For the past 10 years or so, I’ve been working through depression. Counseling, cognitive behavioral therapy, antidepressants. My counselor, a wonderful person who will be retiring in October, has pulled me through some massive issues; I’ve learned to make use of the cognitive behavioral tools so I no longer feel the need to never express anger or to shut myself up physically and emotionally; and after several attempts at antidepressant therapy, I’ve gotten on a very low dose of Prozac which I’ll be on probably for the rest of my life. How do I know the Prozac works? I went off it when I felt too normal to be on an antidepressant. It took months to regain balance. When I’m not on that very low, maintenance dose of Prozac, I feel a vortex nip at my toes trying to pull me down into a whirling pit of inhumanity. That’s a bit dramatic, but anyone who is destined for lifelong Prozac or Zoloft or whatever understands that ever lurking threat of loss of balance. I picture the vortex in my head when it threatens me. I imagine myself in an empty room, an infinite room – the walls may be white, but they’re so vast I don’t feel them. But in the corner of that infinite room on the floor is a small, ever moving, ever changing whirling inverted vortex. It’s sneaky. It can reach out and try to pull me in. It can lurk trying to trip me up or let me fall in. I have to constantly be vigilant so it doesn’t trick me into oblivion. More drama.

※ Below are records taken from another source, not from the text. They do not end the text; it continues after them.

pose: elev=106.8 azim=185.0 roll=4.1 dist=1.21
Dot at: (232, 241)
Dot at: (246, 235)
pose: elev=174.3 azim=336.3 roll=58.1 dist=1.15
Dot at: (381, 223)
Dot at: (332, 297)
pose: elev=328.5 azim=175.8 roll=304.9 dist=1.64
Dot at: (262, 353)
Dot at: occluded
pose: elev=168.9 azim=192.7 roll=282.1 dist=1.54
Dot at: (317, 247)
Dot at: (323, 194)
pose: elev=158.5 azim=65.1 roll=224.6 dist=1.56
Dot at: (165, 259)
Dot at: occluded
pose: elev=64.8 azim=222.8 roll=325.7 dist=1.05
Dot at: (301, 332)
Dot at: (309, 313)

The past couple of years has been both bad and good. I’ve been maintaining, working at being the person I want to be. At the same time, however, I have not been taking care of myself the way I should be taking care of myself. I’ve been living in my parent’s basement while we work at putting in a new house. It’s not easy living in my parent’s basement. I haven’t taken the time to write or even read the pile of books waiting for me because I feel so temporary, in the air, displaced. My space is not my own, and I never knew how important having my own space was until now. I’ve been locked into waiting mode. In the meantime, I’ve worked to keep my relationship with my husband alive, to keep a relationship with my parents so I still have parents when we finally leave; I’ve worked at everyone except myself. I’ve gained weight (a lot), and I have not been exercising. Every year pain and mobility becomes more of an issue. The pain increases and the mobility decreases. That’s been an exponential crisis this last year and a half in my parent’s basement.

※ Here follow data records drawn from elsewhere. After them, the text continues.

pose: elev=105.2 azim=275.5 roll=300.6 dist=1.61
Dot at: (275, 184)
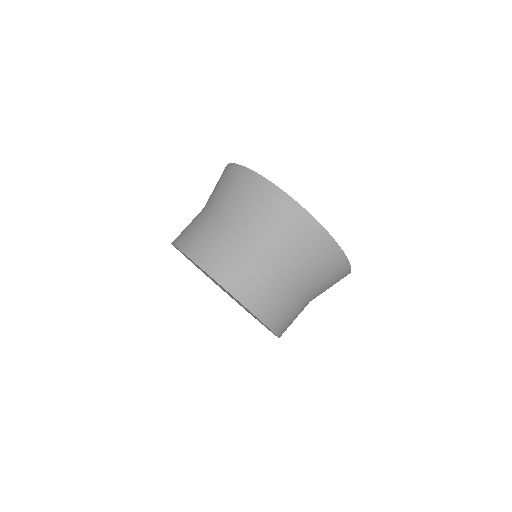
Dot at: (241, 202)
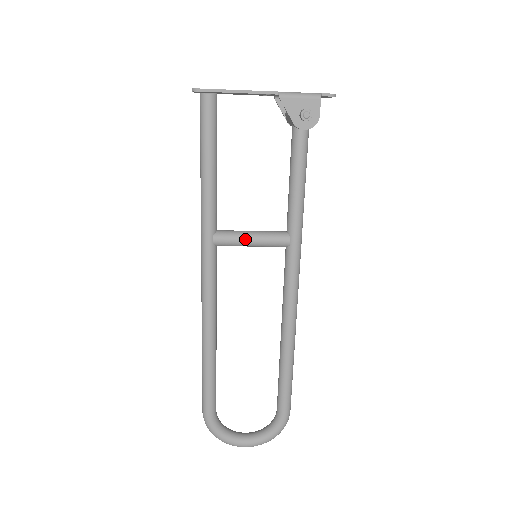
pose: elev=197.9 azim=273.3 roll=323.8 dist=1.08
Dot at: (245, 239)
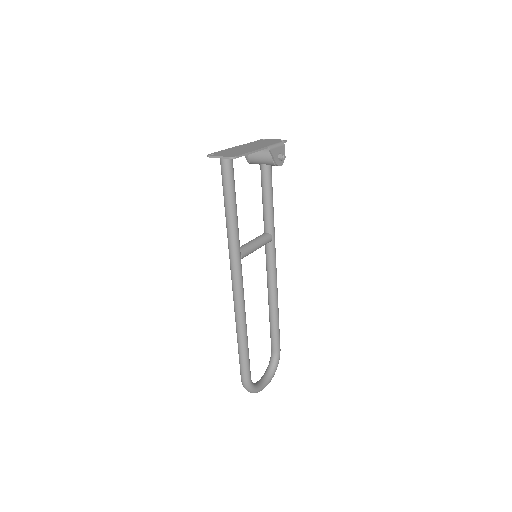
Dot at: (255, 247)
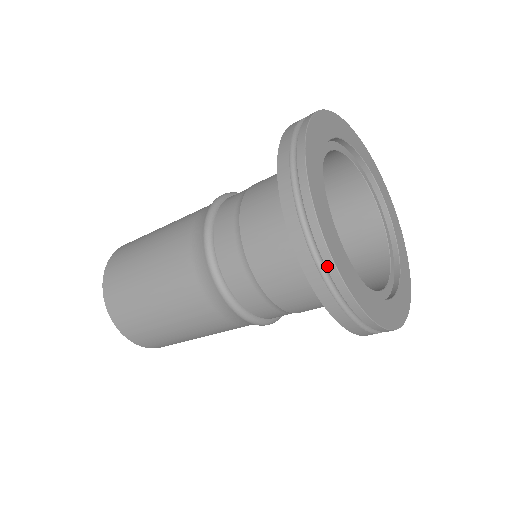
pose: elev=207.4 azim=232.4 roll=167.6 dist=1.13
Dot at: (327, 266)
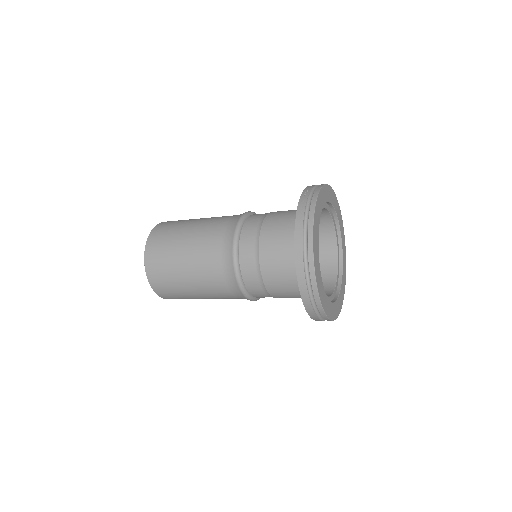
Dot at: occluded
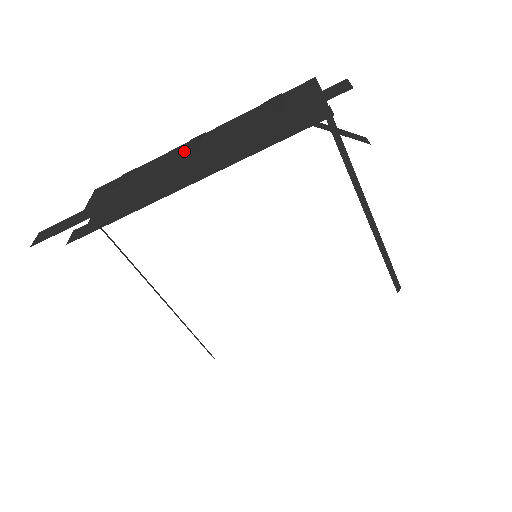
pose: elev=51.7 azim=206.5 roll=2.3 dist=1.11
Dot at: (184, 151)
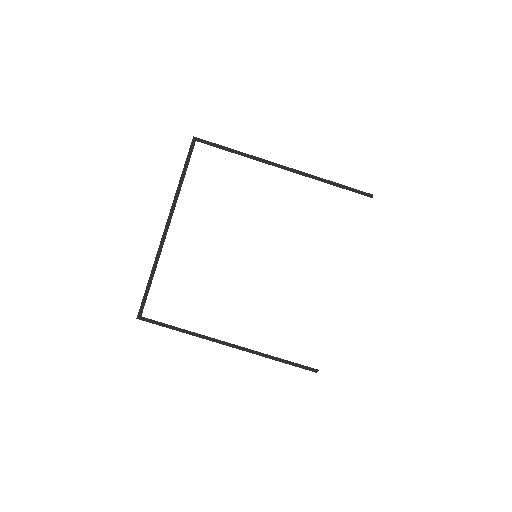
Dot at: occluded
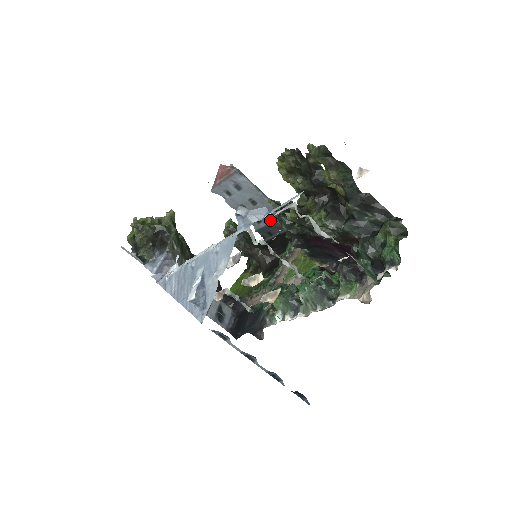
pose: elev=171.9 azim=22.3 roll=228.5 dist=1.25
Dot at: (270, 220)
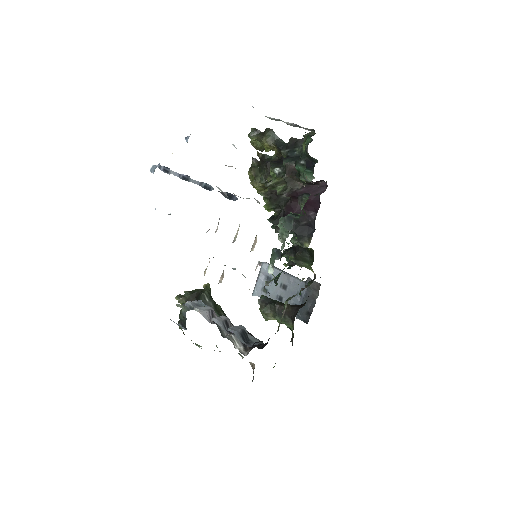
Dot at: (302, 297)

This week the house is starting to get built. It’s a modular, so the house itself is in a factory somewhere getting built, but we have excavation and dirt and next week we’ll have cement. We’ve waited so long for this.

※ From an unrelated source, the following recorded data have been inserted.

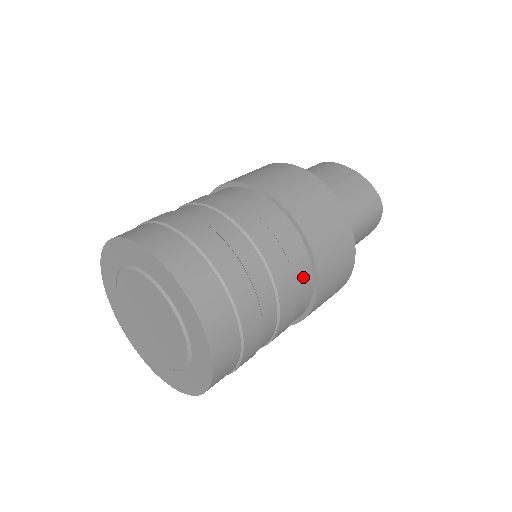
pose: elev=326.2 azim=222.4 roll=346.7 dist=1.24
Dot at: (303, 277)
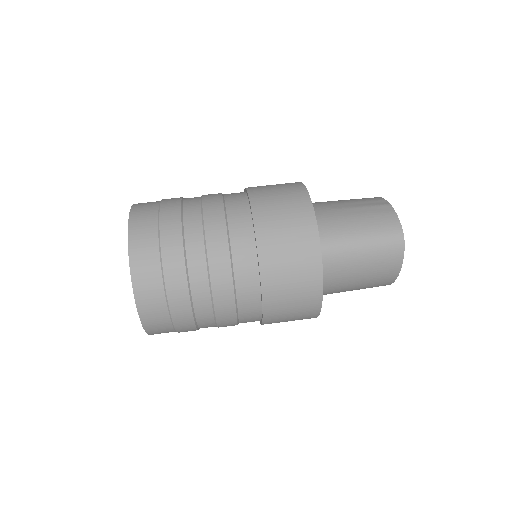
Dot at: (244, 259)
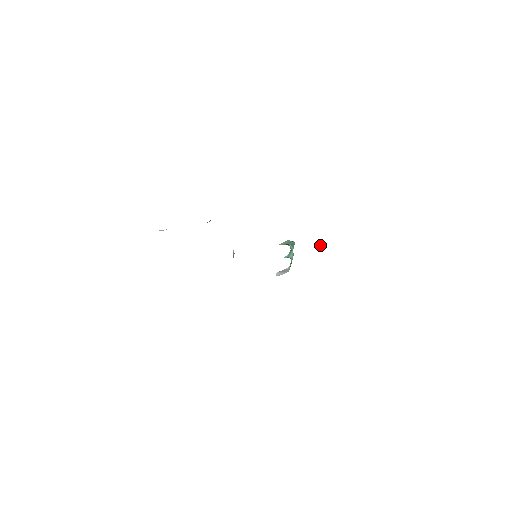
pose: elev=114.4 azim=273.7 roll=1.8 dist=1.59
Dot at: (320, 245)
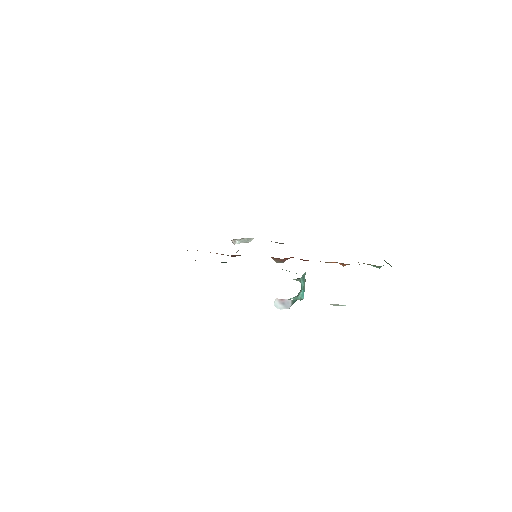
Dot at: occluded
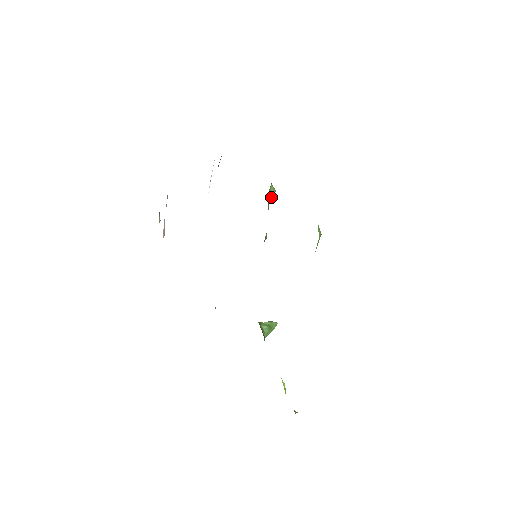
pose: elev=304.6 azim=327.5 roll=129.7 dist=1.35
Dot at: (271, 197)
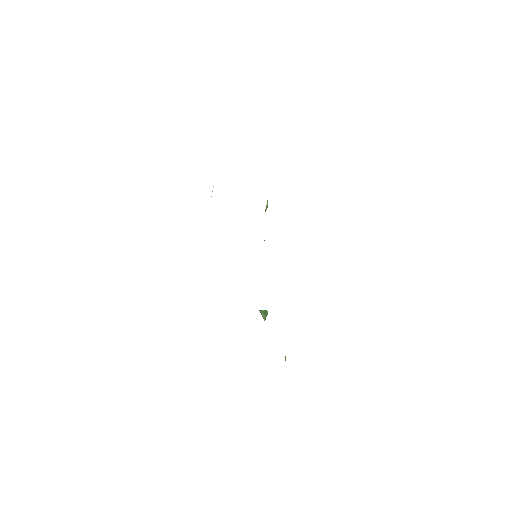
Dot at: (266, 209)
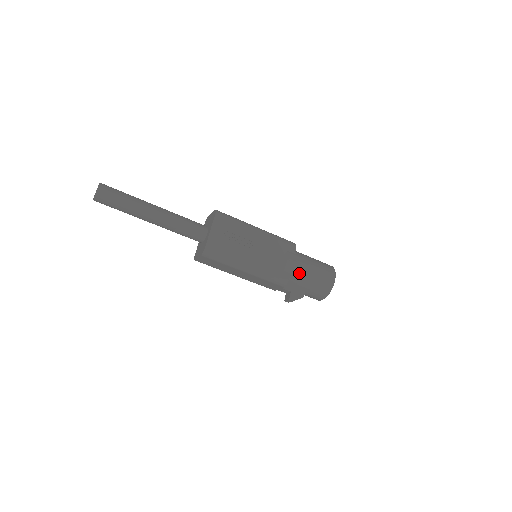
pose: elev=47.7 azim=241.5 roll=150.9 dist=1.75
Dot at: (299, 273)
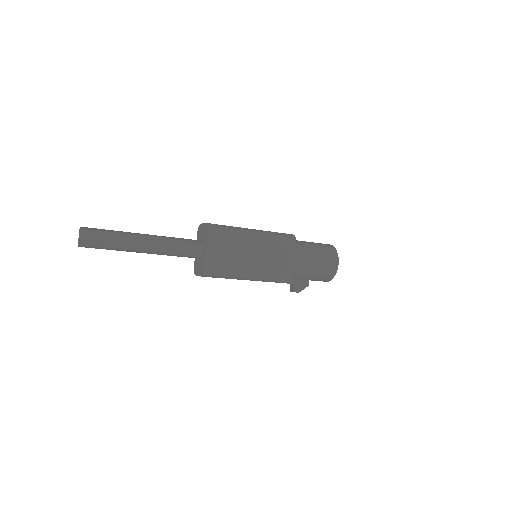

Perhaps being inspired by our new dirt, I’ve gotten back in the pool. This time, I’m taking a class once a week called Aqua Mixx, which is a combination of core exercises, aerobic exercises, and “weights” in the pool. I like it. I’m also getting in the pool once a week and running. That’s been interesting – difficult. When I get out of the pool after running for a half hour or 45 minutes, I can barely walk. It helps to get in the whirlpool afterwards. I’m sore the next day, but pleasantly so. I’m going to try this combination through the end of the year at least, twice a week. Staying to exercise after a 10-hr work day makes for very long days, and adding the drive-time and my current levels of fatigue, “difficult” is an understatement. But it makes me feel good to be doing something again. Good enough that I could open up my little laptop and write this.

New house, new goals, new hope. I still have to be patient, but more importantly, I have to be more mindful of my own needs, physical, emotional, mental. I can do this.